Heugh died in 1867 and his business interests were acquired by George Grant Allan who became a partner of David Thom, though Allan's ownership was not established until 1871. Their foundry fabricated mining equipment, stamp mills, and mining tools. By 1868, it employed approximately 150 men. There were machine shops and boiler works. The works, driven by a 60 horse power steam engine, consumed 1800 tons of pig iron, 300 tons of wrought iron, and 700 tons of coal. In one month of 1872, the North Bloomfield Mining and Gravel Company made a $30,000 purchase.

===Pelton wheel===
In 1876, Allan bought out Thom and changed the business name to George Allan's Foundry and Machine Works. It was during Allan's ownership of the foundry that Lester Allan Pelton of Camptonville invented a new type of water wheel in the late 1870s. He brought it to Allan's foundry, where he and Allan tested it before manufacturing the first Pelton wheel. When the foundry could not keep up with Pelton wheel orders, production for the Pelton wheel was moved to San Francisco, though limited production of it continued at Allan's foundry. In 1892, Allan brought his son, Albert D. Allan, into the business as his partner and the younger Allan became the successor sole proprietor.

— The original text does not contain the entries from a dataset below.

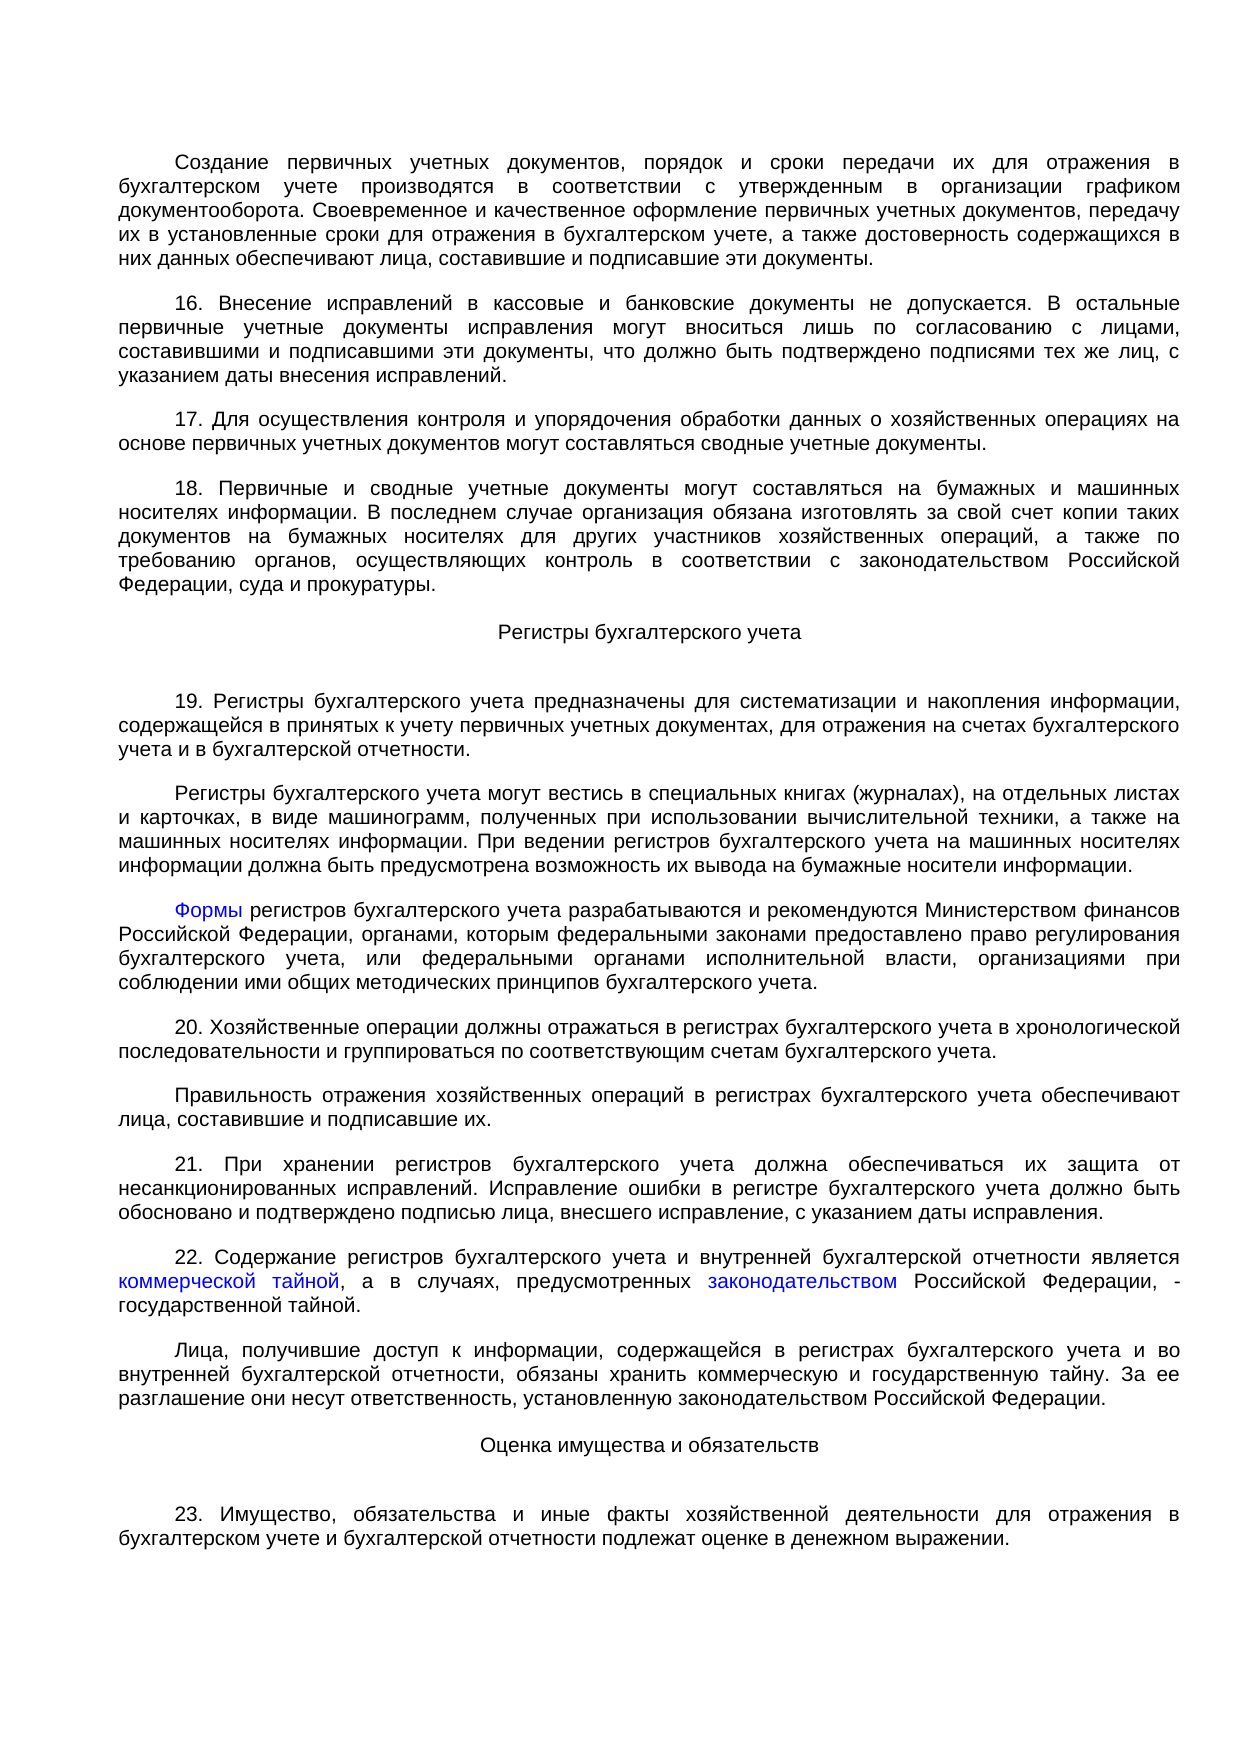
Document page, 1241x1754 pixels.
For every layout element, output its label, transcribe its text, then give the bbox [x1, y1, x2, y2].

text 16. Внесение исправлений в кассовые и банковские документы не допускается. В остальные первичные учетные документы исправления могут вноситься лишь по согласованию с лицами, составившими и подписавшими эти документы, что должно быть подтверждено подписями тех же лиц, с указанием даты внесения исправлений. [118, 291, 1181, 386]
text 19. Регистры бухгалтерского учета предназначены для систематизации и накопления информации, содержащейся в принятых к учету первичных учетных документах, для отражения на счетах бухгалтерского учета и в бухгалтерской отчетности. [118, 688, 1181, 760]
text 17. Для осуществления контроля и упорядочения обработки данных о хозяйственных операциях на основе первичных учетных документов могут составляться сводные учетные документы. [118, 407, 1181, 455]
text Формы регистров бухгалтерского учета разрабатываются и рекомендуются Министерством финансов Российской Федерации, органами, которым федеральными законами предоставлено право регулирования бухгалтерского учета, или федеральными органами исполнительной власти, организациями при соблюдении ими общих методических принципов бухгалтерского учета. [118, 898, 1181, 994]
text 18. Первичные и сводные учетные документы могут составляться на бумажных и машинных носителях информации. В последнем случае организация обязана изготовлять за свой счет копии таких документов на бумажных носителях для других участников хозяйственных операций, а также по требованию органов, осуществляющих контроль в соответствии с законодательством Российской Федерации, суда и прокуратуры. [118, 476, 1181, 596]
text Регистры бухгалтерского учета могут вестись в специальных книгах (журналах), на отдельных листах и карточках, в виде машинограмм, полученных при использовании вычислительной техники, а также на машинных носителях информации. При ведении регистров бухгалтерского учета на машинных носителях информации должна быть предусмотрена возможность их вывода на бумажные носители информации. [118, 781, 1181, 877]
text 22. Содержание регистров бухгалтерского учета и внутренней бухгалтерской отчетности является коммерческой тайной, а в случаях, предусмотренных законодательством Российской Федерации, - государственной тайной. [118, 1245, 1181, 1317]
text Лица, получившие доступ к информации, содержащейся в регистрах бухгалтерского учета и во внутренней бухгалтерской отчетности, обязаны хранить коммерческую и государственную тайну. За ее разглашение они несут ответственность, установленную законодательством Российской Федерации. [118, 1337, 1181, 1409]
text 21. При хранении регистров бухгалтерского учета должна обеспечиваться их защита от несанкционированных исправлений. Исправление ошибки в регистре бухгалтерского учета должно быть обосновано и подтверждено подписью лица, внесшего исправление, с указанием даты исправления. [118, 1152, 1181, 1224]
text Регистры бухгалтерского учета [118, 620, 1181, 644]
text 20. Хозяйственные операции должны отражаться в регистрах бухгалтерского учета в хронологической последовательности и группироваться по соответствующим счетам бухгалтерского учета. [118, 1014, 1181, 1062]
text 23. Имущество, обязательства и иные факты хозяйственной деятельности для отражения в бухгалтерском учете и бухгалтерской отчетности подлежат оценке в денежном выражении. [118, 1502, 1181, 1550]
text Правильность отражения хозяйственных операций в регистрах бухгалтерского учета обеспечивают лица, составившие и подписавшие их. [118, 1083, 1181, 1131]
text Создание первичных учетных документов, порядок и сроки передачи их для отражения в бухгалтерском учете производятся в соответствии с утвержденным в организации графиком документооборота. Своевременное и качественное оформление первичных учетных документов, передачу их в установленные сроки для отражения в бухгалтерском учете, а также достоверность содержащихся в них данных обеспечивают лица, составившие и подписавшие эти документы. [118, 150, 1181, 270]
text Оценка имущества и обязательств [118, 1433, 1181, 1457]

William H. Martin also owned a foundry higher up on Spring Street, at Bennett Street. In 1906, W.H. Martin, W.R. Martin, Miss May C. Martin, B.J. Hall, and J.G. O'Neill incorporated the Miners Foundry Co. W.H. Martin purchased Allan's Foundry from the estate in 1907 and renamed it Miners Foundry and Supply Co. He was the sole proprietor until 1921 when, in that year, he transferred ownership to his son-in-law, Richard Goyne. Under Goyne, times changed and the foundry began fabricated steel. It built mining tools, equipment, and vehicles, such as the side-dump ore car, ball mill, and scoop feed. It also built non-mining commercial vehicles. In 1947, it diversified. A new division began selling welding supplies, legging supplies, rubber products, and Bethlehem Steel wire rope while another division began producing a centrifugal juicer

Ray Amick owned the foundry from 1965 until 1974 when manufacturing in the foundry ended. In 1972, the building was purchased by the American Victorian Museum and two years later, it was converted into a non-profit cultural center that is used by 50,000 people each year.

==Landmark==
For over 110 years, the building was continuously used as a foundry. A California Historical Landmark plaque, No. 1012, and dated May 11, 1994, was added to the site in honor of the Pelton wheel's history associated with the foundry. In 1986, the Nevada City Constitutional Commission and E Clampus Vitus added another marker.

On July 29, 2011, rock band Red Hot Chili Peppers played an invitation-only show at the Miners Foundry Cultural Center.

The Nevada City Winery, the first bonded winery to open in Nevada County following Prohibition in the United States, is located in the Miners Foundry Garage.